Fez bem. Pois o que se decide aqui não é apenas a sede do evento, mas a alma do Brasil. E uma alma, sabemos, não se muda de endereço como quem troca de mala. Resta-nos fazer da crise uma chance, uma oportunidade, aliás, não é isso que diz o idioma chinês para a palavra crise? Transformar um erro de cálculo num gesto de acolhimento. É o que temos a fazer.
E o Brasil, se quiser, pode. O país que ergueu mais de 7 milhões de moradias populares em pouco mais de uma década sabe onde está a argamassa da dignidade. Tem operários, tem madeira, tem ideias. Tem ainda, sob o chão quente da Amazônia, a urgência dos que não podem mais esperar. A proposta é simples como um poema sincero: construir vilas modulares e sustentáveis nos arredores de Belém. Casas de encaixe rápido, de madeira que respira, de telhados que absorvem o sol. Hospedagens dignas para quem vem lutar pelo planeta.
E, depois, morada para quem nunca teve casa. Seria o raro caso em que o efêmero se converte em eterno — e um quarto de conferência vira teto de vida. O tipo de legado que nunca seria rotulado de elefante branco depois da festa. Três meses. Esse é o tempo. E, para quem duvida, basta olhar para o outro lado do mundo: na China, edifícios com 57 andares se erguem em 19 dias, como quem monta castelos de papelão em feiras de invenção. Belém, por que não?, poderia importar não apenas tecnologia, mas também a coragem.

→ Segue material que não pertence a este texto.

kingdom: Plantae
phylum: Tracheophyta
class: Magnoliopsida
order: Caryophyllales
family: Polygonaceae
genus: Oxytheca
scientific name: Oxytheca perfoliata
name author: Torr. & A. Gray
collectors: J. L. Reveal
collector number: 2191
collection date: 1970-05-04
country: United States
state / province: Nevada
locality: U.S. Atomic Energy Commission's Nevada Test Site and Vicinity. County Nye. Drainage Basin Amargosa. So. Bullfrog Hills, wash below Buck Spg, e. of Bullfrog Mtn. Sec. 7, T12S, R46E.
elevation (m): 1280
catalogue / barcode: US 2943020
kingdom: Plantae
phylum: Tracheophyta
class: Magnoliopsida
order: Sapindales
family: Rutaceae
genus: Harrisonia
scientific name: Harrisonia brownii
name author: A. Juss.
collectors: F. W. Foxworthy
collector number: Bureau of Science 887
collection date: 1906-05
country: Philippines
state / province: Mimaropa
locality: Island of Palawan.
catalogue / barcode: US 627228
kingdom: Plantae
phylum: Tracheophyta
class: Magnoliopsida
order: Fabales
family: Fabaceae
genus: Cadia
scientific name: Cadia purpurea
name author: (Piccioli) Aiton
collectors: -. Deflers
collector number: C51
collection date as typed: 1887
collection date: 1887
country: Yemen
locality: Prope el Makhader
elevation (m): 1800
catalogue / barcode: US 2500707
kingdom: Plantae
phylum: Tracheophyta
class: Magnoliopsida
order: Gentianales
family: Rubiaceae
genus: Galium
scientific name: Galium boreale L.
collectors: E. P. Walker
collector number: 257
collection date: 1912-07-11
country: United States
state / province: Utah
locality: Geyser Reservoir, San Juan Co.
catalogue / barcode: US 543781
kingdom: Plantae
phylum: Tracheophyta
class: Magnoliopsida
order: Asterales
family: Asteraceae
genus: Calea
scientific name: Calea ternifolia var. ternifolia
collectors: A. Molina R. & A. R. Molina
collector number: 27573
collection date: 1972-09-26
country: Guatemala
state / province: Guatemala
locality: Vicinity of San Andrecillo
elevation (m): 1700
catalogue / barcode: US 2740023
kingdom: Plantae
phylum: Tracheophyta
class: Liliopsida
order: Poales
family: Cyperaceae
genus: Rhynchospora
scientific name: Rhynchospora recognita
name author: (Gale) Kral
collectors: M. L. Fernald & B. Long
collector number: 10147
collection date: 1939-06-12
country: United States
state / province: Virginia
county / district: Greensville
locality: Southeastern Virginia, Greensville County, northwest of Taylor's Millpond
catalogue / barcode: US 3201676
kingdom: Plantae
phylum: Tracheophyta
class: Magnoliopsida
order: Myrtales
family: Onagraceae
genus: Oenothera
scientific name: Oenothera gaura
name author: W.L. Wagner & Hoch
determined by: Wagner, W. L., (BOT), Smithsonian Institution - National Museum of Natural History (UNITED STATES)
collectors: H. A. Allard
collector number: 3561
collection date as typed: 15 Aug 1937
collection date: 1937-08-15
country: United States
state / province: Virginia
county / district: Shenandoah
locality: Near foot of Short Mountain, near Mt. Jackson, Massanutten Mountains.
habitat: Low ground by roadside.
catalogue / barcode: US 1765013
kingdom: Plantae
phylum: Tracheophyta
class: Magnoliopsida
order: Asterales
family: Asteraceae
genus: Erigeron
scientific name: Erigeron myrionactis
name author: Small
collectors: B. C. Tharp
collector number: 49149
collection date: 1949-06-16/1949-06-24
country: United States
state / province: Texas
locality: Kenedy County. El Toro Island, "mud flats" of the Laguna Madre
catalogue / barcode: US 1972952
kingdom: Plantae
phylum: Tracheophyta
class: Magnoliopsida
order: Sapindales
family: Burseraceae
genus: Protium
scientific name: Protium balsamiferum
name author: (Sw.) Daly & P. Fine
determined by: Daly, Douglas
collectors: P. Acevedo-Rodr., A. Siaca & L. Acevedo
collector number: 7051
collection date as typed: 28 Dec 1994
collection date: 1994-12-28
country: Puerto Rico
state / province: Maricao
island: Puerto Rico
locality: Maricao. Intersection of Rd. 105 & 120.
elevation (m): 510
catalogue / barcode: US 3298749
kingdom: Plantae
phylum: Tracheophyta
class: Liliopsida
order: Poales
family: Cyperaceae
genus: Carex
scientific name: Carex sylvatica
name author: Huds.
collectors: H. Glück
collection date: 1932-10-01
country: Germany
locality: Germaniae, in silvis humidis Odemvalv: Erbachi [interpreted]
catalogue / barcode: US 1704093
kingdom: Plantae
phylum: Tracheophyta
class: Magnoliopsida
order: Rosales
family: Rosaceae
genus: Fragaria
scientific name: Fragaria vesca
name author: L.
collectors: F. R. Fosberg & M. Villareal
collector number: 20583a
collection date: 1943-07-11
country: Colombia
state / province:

Que se convoquem engenheiros, poetas, carpinteiros, diplomatas, urbanistas. Que se desenhe um plano onde sustentabilidade não seja ‘jogada de marketing’, mas fundação. Ao invés de barcos-hotel navegando sobre promessas, que surjam bairros, respiráveis, onde o mundo possa dormir em paz. Se o mundo não couber em Belém, então é o mundo que precisa reaprender a se dobrar. A Amazônia é generosa. Tem espaço para o multilateralismo e para os botos. Para os chefes de Estado e para as mães ribeirinhas.
Mas ela exige respeito. E respeito, neste caso, é garantir que o Sul Global — esse irmão de tantas ausências — não seja deixado à margem do evento onde se decide o futuro de todos. Porque se a COP 30 expulsar os mais pobres por falta de cama, então será apenas mais um teatro mal iluminado com falas decoradas. O tipo de evento onde os aplausos soam como moeda.
Ainda é tempo de virar essa página. De fazer da COP30 um marco não apenas climático, mas humano. Que o Pará se levante como símbolo: não da cobiça, mas da solução. Que as casas que abrigarem delegações da Tanzânia ou do Haiti possam depois aquecer os ossos de uma senhora amazônida que perdeu tudo às margens de um igarapé.
Que a cidade se reconheça no espelho do mundo e goste do que vê. Porque é disso que se trata: de espelhos, de dignidade, de justiça concreta — aquela que se constrói com tábuas, tijolos e boa vontade. A COP30 não pode ser lembrada como o fórum que trancou a porta na cara do Sul Global. Deve ser memória de uma ponte — onde os que sempre esperaram do lado de fora finalmente entraram. E ocuparam o centro da sala. O resto, como diria um poeta de Angola, é poeira levantada por quem não caminha.
* Este é um artigo de opinião, de responsabilidade do autor, e não reflete a opinião do Brasil 247.